It has been an age-old debate as to what exactly dreams are. Many questions have arisen on the topic, and dreams are filled with so much speculative history that it has become a concept of wondrous intrigue.

Throughout documented time dreams have been revered, feared, judged, and interpreted. Entire careers have been created for the purpose of understanding dreams, and entire lives have been spent driven toward answering the question: what are dreams and how can they help us?

While I have a lot of theories that I would like to impart, this work isn’t meant to be instructional, insightful, or really answer any questions; future articles which I am soon to write will cover a lot of this, my speculative theorizing.

For now, I’d like to share how dreams helped me find my path and explain why dreams have been such a strong holding on me and have created such an impact on my entire life.

It’s common to hear about the child who has a bad dream and finds themselves climbing into bed with “Mom” to feel protected and fall back asleep.

For me, my dreams were always an exciting adventure, regardless of the nature of them.

I never felt like I was in danger because of what I witnessed or experienced in a dream state. That is, when I was a child. A few years ago, though, that all changed, and I began to fear to dream in its entirety.

I’ve always taken pride in my propensity for observation and analysis, all the way back to high school where I would generate circumstances using my actions or statements (lies, usually) to create a specific scenario in which I could learn from people’s reactions.

The relevance here is that my observational skills seemed to take on a life of their own and display themselves, with frightening accuracy, in my dreams. Every night I would dream about people I knew having conversations, in which I would be one of the conversationalists, and would experience emotions relating to what I had subconsciously deemed most likely they were thinking.

A lot of my colleagues, and even myself at the time, were quite convinced that I had suddenly become psychic, with the best example being when I predicted the death of someone’s wife before he told us.

I would witness these conversations as though they had actually taken place and went out of my way to prove the scenario I witnessed was at least close to accurate.

Over the course of many months, I started learning things about people that I didn’t want to know – what they didn’t like about me, what they felt about other people around us, how they were wrongly handling certain situations, and eventually, that my fiancé at the time was cheating on me.

Needless to say, before the ladder occurrence, I had started to become an incredibly paranoid person and started pushing people away; what would you expect, seeing that nobody likes anybody and all people do is complain about one another.

After sitting down with my ex and describing what I witnessed in my dream, and even telling her the other man’s name, she admitted that she had been only staying at my house until she found a way to get along on her own and that it had been going on for a few years.

Obviously, this was a turning point in my life from which the rest of my time here would branch out of, and at the time, felt like I had wasted the better part of a decade. I couldn’t get it out of my head that I never would have found out if I hadn’t become “psychic” and never had that dream.

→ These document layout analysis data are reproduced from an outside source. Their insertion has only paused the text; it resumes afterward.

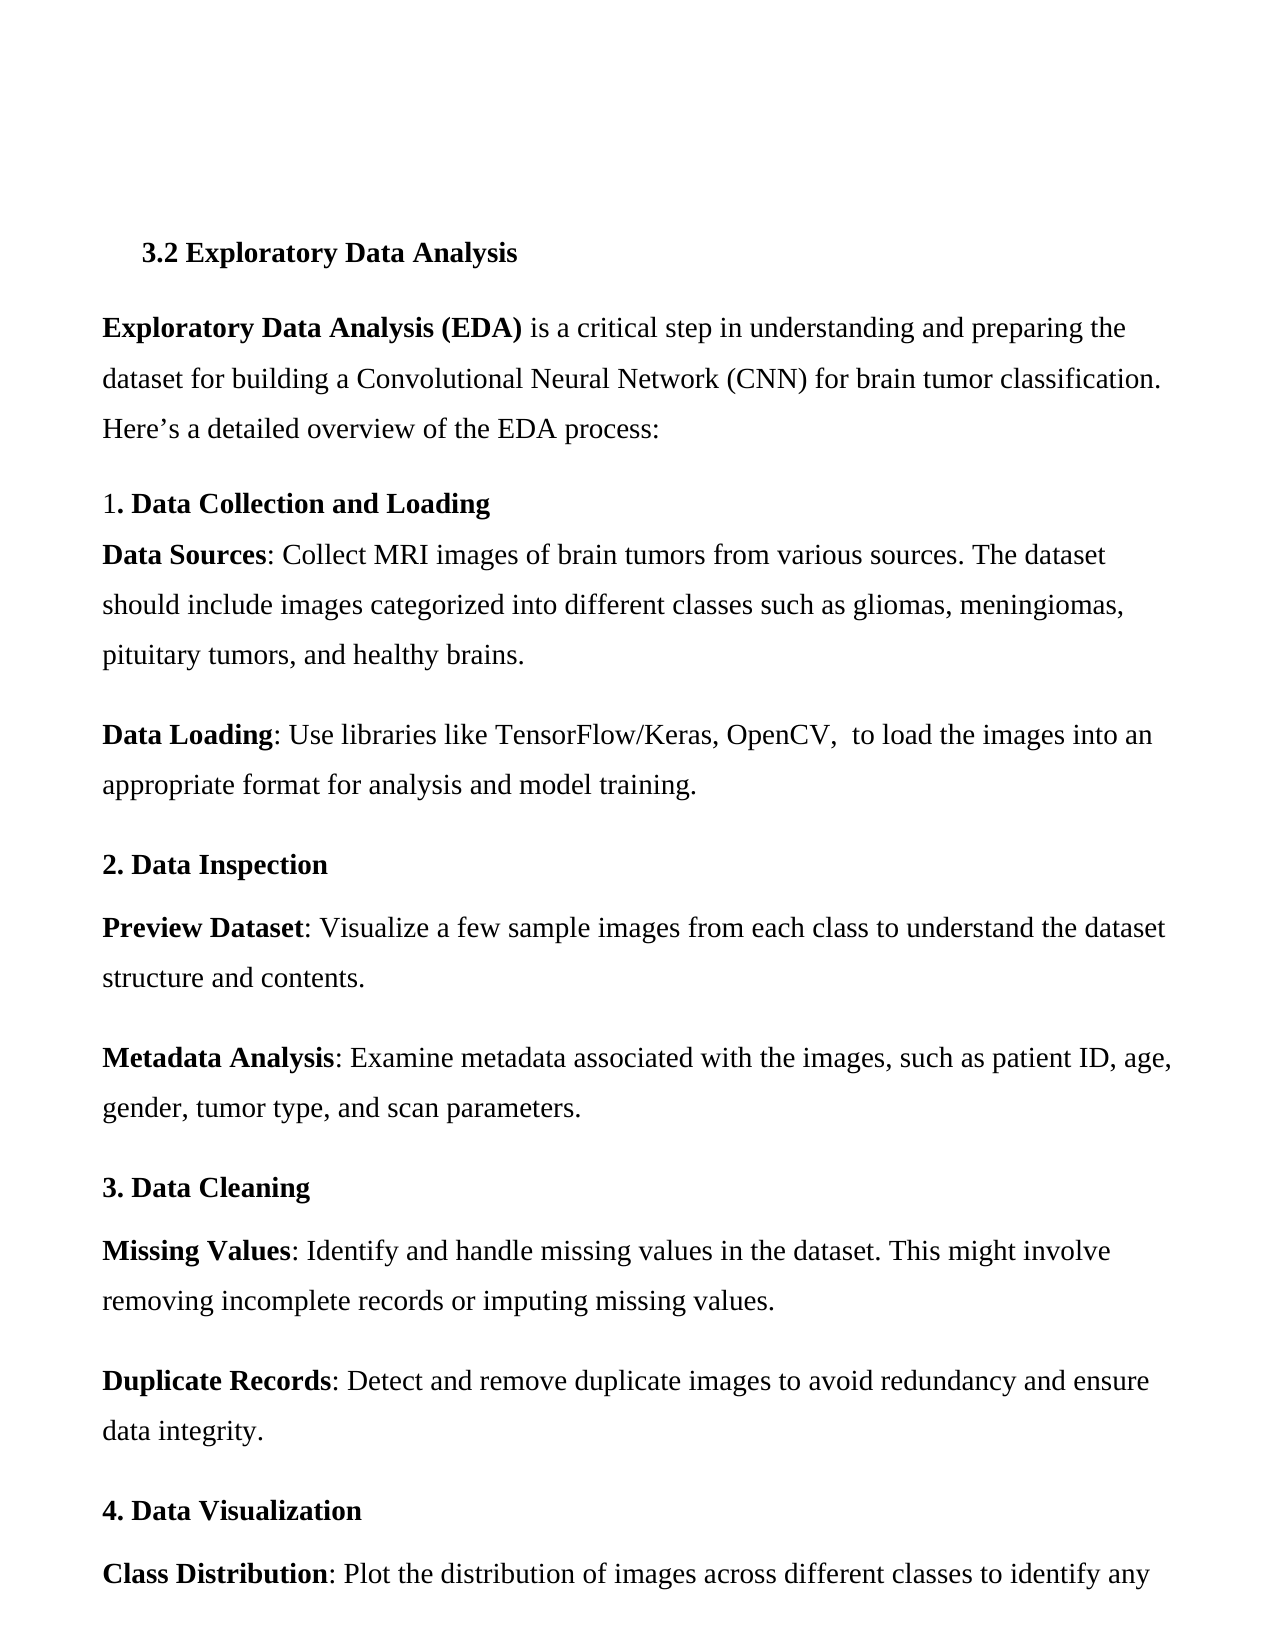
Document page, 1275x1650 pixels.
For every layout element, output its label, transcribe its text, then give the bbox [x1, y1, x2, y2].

text Exploratory Data Analysis (EDA) is a critical step in understanding and preparing the dataset for building a Convolutional Neural Network (CNN) for brain tumor classification. Here’s a detailed overview of the EDA process: [102, 311, 1175, 445]
subtitle 2. Data Inspection [102, 847, 1175, 881]
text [102, 1556, 1175, 1590]
text Preview Dataset: Visualize a few sample images from each class to understand the dataset structure and contents. [102, 910, 1175, 994]
text Missing Values: Identify and handle missing values in the dataset. This might involve removing incomplete records or imputing missing values. [102, 1233, 1175, 1317]
text Metadata Analysis: Examine metadata associated with the images, such as patient ID, age, gender, tumor type, and scan parameters. [102, 1040, 1175, 1124]
text Duplicate Records: Detect and remove duplicate images to avoid redundancy and ensure data integrity. [102, 1363, 1175, 1447]
list 3.2 Exploratory Data Analysis [142, 235, 1175, 269]
text 1. Data Collection and Loading [102, 486, 1175, 520]
text Data Sources: Collect MRI images of brain tumors from various sources. The dataset should include images categorized into different classes such as gliomas, meningiomas, pituitary tumors, and healthy brains. [102, 537, 1175, 671]
subtitle 3. Data Cleaning [102, 1170, 1175, 1204]
text Data Loading: Use libraries like TensorFlow/Keras, OpenCV, to load the images into an appropriate format for analysis and model training. [102, 717, 1175, 801]
subtitle 4. Data Visualization [102, 1493, 1175, 1527]
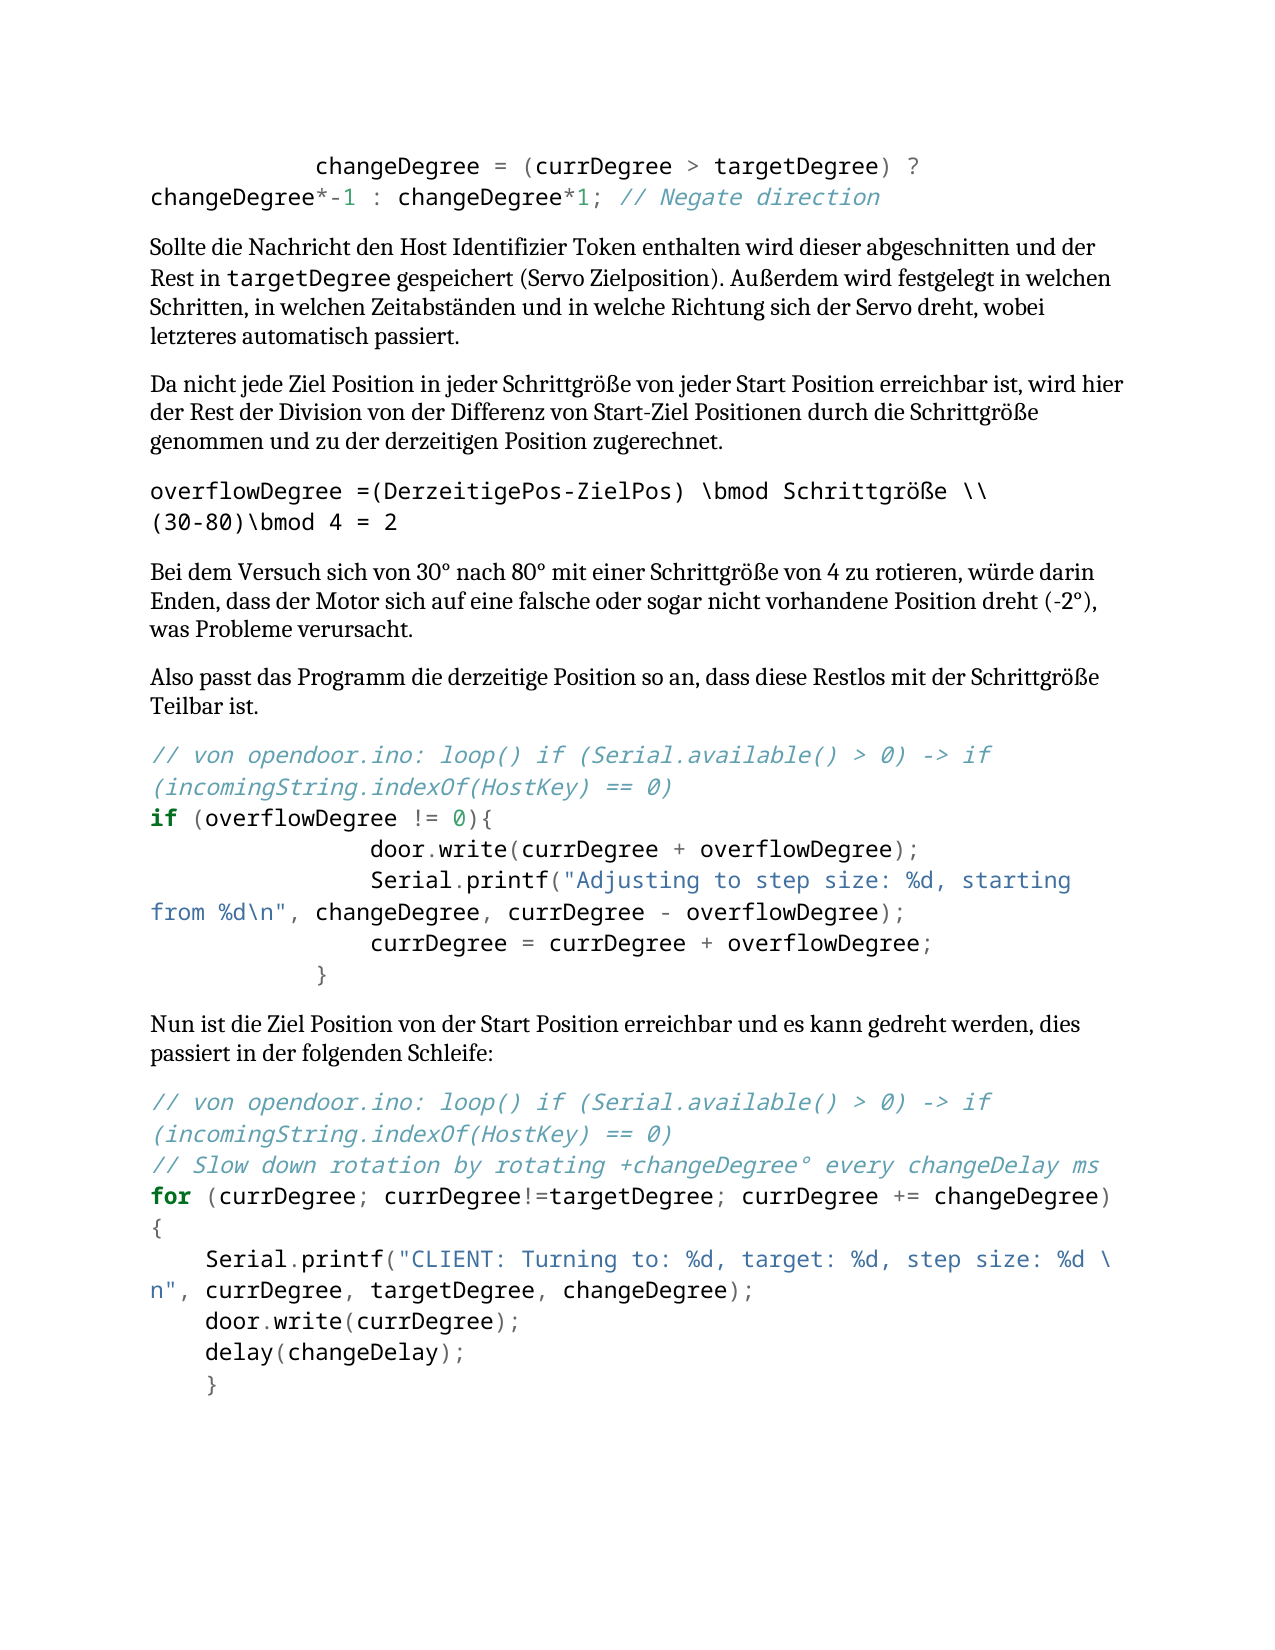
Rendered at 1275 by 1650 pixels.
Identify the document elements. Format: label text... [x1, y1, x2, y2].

I couldn’t get it out of my head that dreams suck, and I never want to have another one.

At this point, I stopped dreaming altogether, because I stopped sleeping.

Over the course of approximately 7 months, I had noticed my capacity for memory and in-depth thought waning drastically. I began to feel malnourished and always tired. I started “sleeping” over 10 hours a night and never felt any better, and never had any dreams.

So, I started seeing sleep specialists, doctors, and psychologists. The doctor told me that I was becoming very ill very quickly and my body was losing the ability to maintain “automatic processes” like digestive system function and stable heart rhythm.

The sleep specialist told me that I wasn’t reaching REM while I slept, and never actually entered the recuperative sleep state which our bodies require.

The psychologist told me it was because I convinced myself to never dream again.

I spent about 6 months trying various therapeutic remedies, homeopathic and otherwise, with nothing working. Eventually, I started only sleeping for 2-3 hours a night, which my salary job loved, and got a lot of remodeling done in my house. I also had extra time to socialize and meet a few new people.

Finally, I met an unnamed person who essentially told me that I’m too valuable of a person, work too hard to help everyone around me, and am not allowed to be sick or die. Something about this particular person just snapped me out of it, and I went back to a mostly normal sleep schedule.

That was in October of 2014, so it’s been almost an entire year since my fear of dreams almost cost me my life. Since then, my “psychic” dreams haven’t stopped, but I’ve learned to pay much less credence to their validity.

I’ve also continued having more normal dreams that are less invasive in other people’s lives and have found my old love for the adventure in these dreams. Dreams have always been important to me, and I believe them to be very important to every person for many reasons, which I will discuss in future articles.

Now that you all understand the level of influence dreams have had on my life, I hope my writings in the future will be less ambiguous in nature.